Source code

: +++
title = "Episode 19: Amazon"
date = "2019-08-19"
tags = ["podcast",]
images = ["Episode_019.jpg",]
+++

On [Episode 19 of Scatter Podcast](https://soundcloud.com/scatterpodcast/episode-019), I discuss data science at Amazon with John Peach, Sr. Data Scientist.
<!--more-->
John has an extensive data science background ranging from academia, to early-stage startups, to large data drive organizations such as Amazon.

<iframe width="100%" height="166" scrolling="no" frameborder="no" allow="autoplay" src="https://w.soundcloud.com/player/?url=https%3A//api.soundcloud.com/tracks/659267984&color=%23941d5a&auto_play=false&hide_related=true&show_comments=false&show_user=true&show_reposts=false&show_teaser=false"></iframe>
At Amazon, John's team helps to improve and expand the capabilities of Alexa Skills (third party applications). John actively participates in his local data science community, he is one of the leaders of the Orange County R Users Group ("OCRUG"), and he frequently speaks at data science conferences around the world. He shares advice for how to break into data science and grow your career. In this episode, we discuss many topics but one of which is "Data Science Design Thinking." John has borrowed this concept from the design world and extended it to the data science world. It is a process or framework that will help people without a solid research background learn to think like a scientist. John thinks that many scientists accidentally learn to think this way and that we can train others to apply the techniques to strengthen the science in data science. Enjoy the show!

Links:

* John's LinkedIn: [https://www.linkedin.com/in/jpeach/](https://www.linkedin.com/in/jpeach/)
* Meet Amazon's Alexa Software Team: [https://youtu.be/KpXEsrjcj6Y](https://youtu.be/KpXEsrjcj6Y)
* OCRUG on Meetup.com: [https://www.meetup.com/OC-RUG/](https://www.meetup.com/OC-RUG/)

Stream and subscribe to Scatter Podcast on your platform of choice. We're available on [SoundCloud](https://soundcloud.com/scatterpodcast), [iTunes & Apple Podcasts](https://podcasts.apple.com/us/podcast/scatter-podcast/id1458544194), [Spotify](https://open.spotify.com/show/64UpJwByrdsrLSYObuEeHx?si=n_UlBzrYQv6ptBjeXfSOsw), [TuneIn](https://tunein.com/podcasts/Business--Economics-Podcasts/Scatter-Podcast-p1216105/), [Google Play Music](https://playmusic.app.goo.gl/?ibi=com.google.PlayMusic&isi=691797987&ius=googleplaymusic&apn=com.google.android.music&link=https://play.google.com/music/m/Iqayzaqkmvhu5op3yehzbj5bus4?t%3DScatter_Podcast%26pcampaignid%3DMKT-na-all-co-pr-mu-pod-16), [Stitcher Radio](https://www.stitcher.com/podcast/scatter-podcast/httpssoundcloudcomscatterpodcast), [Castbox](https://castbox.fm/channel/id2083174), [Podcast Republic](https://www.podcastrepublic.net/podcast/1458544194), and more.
★ ★ ★
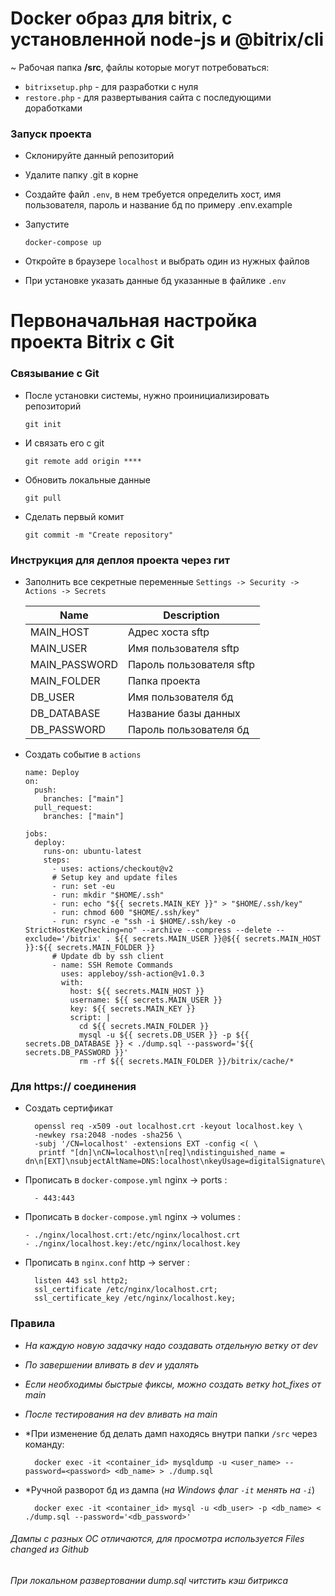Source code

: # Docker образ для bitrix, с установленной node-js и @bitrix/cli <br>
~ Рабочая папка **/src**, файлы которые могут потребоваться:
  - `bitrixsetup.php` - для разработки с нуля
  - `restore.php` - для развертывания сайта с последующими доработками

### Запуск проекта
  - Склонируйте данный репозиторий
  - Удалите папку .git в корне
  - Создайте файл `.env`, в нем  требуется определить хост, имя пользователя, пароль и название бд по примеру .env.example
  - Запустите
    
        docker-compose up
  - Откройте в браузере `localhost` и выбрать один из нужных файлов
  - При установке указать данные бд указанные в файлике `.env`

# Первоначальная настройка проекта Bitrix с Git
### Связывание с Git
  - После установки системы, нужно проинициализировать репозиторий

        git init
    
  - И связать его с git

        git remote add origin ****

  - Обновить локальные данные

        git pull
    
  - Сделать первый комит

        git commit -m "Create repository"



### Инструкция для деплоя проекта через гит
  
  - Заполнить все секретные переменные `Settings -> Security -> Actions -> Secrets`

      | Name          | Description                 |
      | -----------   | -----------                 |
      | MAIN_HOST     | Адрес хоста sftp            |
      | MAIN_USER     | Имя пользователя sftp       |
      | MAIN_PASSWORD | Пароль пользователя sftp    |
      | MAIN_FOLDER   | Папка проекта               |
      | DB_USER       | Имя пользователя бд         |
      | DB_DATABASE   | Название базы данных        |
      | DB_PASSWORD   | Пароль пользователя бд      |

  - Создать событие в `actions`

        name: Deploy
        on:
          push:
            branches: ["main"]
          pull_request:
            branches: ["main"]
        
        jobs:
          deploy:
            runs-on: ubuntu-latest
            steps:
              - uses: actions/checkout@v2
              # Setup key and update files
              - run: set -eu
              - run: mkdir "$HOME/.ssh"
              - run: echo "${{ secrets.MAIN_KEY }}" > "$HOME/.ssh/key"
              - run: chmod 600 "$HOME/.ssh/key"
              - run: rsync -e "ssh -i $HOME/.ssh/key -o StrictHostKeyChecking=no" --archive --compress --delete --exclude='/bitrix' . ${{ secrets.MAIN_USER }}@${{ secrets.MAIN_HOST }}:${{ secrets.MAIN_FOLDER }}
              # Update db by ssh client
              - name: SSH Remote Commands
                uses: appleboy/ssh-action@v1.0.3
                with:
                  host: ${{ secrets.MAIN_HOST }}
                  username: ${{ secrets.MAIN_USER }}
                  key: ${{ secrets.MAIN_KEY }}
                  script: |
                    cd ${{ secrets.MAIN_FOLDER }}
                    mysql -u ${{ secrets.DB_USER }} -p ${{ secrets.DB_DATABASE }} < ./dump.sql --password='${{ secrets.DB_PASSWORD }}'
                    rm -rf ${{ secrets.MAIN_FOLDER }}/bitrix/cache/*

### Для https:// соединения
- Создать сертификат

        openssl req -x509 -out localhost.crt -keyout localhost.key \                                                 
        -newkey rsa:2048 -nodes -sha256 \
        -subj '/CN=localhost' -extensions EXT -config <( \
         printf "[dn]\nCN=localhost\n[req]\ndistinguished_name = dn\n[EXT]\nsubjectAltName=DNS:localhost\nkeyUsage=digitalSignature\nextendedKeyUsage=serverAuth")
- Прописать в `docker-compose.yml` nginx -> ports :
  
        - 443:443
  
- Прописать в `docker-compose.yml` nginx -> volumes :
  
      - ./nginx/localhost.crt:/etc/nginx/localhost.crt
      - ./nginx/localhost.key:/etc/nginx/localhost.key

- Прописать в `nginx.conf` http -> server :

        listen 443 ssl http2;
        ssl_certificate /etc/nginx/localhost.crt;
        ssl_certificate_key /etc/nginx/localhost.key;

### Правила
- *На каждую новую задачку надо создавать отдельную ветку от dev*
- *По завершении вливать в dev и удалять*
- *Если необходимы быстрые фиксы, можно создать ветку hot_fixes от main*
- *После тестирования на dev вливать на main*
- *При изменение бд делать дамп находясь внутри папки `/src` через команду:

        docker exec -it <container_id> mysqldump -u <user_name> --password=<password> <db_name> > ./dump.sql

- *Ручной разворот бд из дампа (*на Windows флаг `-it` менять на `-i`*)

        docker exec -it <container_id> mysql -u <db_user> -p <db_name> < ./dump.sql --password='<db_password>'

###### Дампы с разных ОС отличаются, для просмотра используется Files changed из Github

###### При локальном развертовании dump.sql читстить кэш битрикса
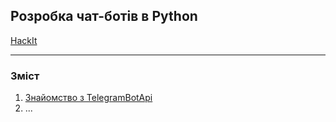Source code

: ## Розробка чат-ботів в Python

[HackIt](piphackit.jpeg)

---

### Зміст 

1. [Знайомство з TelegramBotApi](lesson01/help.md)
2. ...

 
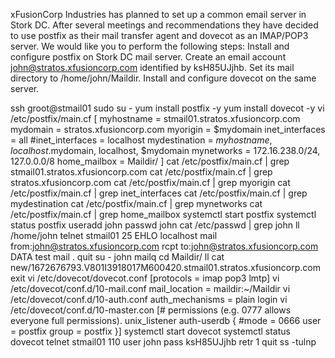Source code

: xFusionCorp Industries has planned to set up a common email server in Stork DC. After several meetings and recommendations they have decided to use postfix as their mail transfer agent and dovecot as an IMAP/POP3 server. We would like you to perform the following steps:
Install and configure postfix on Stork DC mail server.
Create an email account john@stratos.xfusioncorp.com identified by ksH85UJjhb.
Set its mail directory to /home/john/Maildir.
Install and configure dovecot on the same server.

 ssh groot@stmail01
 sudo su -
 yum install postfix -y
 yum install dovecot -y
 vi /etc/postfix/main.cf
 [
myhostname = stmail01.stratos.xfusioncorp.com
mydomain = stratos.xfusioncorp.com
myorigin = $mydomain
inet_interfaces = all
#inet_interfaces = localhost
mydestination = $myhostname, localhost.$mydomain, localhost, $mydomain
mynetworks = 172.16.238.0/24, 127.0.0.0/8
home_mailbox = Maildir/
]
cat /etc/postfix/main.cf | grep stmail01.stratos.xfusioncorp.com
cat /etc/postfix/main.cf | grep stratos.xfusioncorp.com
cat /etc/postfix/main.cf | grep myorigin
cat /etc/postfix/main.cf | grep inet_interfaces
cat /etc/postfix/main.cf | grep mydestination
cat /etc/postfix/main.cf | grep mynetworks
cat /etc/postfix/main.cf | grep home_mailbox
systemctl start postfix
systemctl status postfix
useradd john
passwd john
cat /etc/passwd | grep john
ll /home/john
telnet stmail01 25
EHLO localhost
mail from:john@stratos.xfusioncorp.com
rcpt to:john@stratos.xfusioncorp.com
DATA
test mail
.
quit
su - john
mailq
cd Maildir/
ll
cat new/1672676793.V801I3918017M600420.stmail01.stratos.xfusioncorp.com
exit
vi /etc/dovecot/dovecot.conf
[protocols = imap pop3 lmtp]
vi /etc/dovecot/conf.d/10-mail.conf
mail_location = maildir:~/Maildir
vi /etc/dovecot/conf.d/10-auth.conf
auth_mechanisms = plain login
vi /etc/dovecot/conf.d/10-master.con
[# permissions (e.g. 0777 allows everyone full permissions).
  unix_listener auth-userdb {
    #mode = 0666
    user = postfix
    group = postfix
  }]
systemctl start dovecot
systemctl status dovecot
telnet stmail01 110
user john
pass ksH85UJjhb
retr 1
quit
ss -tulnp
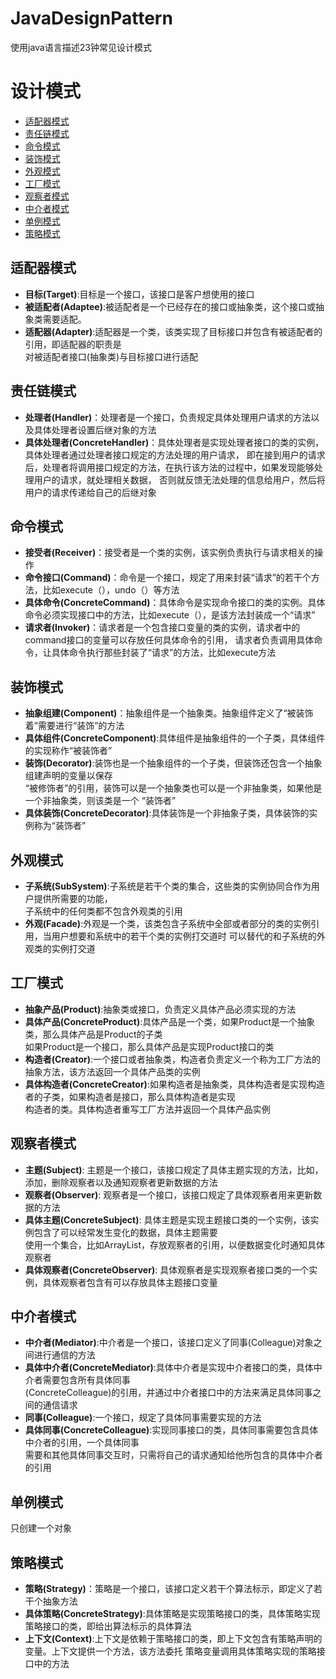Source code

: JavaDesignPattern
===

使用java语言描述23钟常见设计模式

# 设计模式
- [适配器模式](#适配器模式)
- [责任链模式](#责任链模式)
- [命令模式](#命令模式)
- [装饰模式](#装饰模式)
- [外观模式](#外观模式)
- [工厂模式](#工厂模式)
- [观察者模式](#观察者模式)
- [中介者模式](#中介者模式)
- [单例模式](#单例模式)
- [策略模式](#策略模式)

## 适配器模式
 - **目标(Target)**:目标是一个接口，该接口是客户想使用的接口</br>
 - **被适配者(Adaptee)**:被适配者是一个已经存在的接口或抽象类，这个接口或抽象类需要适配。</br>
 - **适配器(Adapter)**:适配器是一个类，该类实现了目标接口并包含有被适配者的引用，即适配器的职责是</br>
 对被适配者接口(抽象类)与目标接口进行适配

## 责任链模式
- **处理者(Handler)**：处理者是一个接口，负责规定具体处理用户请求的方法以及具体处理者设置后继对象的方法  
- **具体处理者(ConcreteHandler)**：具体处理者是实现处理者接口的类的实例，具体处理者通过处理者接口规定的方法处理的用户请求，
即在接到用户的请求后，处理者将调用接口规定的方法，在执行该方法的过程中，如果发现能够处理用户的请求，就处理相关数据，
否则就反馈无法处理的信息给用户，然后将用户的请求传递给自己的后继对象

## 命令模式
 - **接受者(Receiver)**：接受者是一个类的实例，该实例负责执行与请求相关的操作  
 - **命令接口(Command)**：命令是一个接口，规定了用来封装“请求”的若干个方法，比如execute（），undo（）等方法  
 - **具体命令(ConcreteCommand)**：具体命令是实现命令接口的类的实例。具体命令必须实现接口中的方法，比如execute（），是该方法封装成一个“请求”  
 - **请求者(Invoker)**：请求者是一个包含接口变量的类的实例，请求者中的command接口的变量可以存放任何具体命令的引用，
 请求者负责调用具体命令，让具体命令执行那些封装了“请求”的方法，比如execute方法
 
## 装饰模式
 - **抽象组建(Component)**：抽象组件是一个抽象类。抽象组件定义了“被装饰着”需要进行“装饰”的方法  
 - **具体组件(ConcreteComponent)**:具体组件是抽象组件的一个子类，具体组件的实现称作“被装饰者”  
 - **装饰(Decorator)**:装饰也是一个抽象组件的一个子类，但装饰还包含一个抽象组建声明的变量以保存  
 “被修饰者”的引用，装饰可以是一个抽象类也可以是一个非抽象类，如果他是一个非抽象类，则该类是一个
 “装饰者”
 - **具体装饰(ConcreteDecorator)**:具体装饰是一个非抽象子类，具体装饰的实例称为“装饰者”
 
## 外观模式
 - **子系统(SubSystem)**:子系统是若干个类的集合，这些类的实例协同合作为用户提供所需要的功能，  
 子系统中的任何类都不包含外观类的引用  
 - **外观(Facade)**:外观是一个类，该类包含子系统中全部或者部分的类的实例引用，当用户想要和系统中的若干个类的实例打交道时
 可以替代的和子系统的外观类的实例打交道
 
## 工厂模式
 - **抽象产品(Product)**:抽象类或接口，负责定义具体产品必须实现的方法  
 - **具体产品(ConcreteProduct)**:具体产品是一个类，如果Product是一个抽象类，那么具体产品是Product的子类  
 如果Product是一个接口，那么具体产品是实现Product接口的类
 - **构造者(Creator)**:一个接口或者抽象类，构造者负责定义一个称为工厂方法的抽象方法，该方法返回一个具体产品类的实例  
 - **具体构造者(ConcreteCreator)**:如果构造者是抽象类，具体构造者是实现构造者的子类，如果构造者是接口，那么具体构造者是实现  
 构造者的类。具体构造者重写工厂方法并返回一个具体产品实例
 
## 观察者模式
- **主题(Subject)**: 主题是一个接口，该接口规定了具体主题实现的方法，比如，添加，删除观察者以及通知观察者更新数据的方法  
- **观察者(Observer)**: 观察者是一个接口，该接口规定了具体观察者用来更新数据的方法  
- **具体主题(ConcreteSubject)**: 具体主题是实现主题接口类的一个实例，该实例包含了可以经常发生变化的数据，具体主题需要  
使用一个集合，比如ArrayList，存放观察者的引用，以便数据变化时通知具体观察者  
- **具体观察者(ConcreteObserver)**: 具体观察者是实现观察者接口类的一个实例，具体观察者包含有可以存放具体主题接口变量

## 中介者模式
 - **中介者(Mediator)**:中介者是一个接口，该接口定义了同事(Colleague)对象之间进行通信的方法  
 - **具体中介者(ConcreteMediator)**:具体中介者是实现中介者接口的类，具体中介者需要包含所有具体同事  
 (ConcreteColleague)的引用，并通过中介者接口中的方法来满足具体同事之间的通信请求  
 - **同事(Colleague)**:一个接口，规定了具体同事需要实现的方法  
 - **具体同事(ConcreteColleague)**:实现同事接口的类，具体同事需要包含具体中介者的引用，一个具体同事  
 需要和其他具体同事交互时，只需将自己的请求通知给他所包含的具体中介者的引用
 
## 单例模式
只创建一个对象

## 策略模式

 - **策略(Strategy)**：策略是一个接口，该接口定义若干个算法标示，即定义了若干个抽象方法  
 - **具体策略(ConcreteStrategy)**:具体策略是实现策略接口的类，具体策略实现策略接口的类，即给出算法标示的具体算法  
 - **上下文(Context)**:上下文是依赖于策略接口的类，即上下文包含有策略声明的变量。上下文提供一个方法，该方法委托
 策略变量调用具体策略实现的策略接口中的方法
★ ★ ★
■ WHAT IS REQUIRED:
Exact duplication is required for the lines above, from the line that contains "- Запустите" to the line that contains "- run: set -eu", inclusive; omit all others.

■ TASK RESULT:
  - Запустите
    
        docker-compose up
  - Откройте в браузере `localhost` и выбрать один из нужных файлов
  - При установке указать данные бд указанные в файлике `.env`

# Первоначальная настройка проекта Bitrix с Git
### Связывание с Git
  - После установки системы, нужно проинициализировать репозиторий

        git init
    
  - И связать его с git

        git remote add origin ****

  - Обновить локальные данные

        git pull
    
  - Сделать первый комит

        git commit -m "Create repository"



### Инструкция для деплоя проекта через гит
  
  - Заполнить все секретные переменные `Settings -> Security -> Actions -> Secrets`

      | Name          | Description                 |
      | -----------   | -----------                 |
      | MAIN_HOST     | Адрес хоста sftp            |
      | MAIN_USER     | Имя пользователя sftp       |
      | MAIN_PASSWORD | Пароль пользователя sftp    |
      | MAIN_FOLDER   | Папка проекта               |
      | DB_USER       | Имя пользователя бд         |
      | DB_DATABASE   | Название базы данных        |
      | DB_PASSWORD   | Пароль пользователя бд      |

  - Создать событие в `actions`

        name: Deploy
        on:
          push:
            branches: ["main"]
          pull_request:
            branches: ["main"]
        
        jobs:
          deploy:
            runs-on: ubuntu-latest
            steps:
              - uses: actions/checkout@v2
              # Setup key and update files
              - run: set -eu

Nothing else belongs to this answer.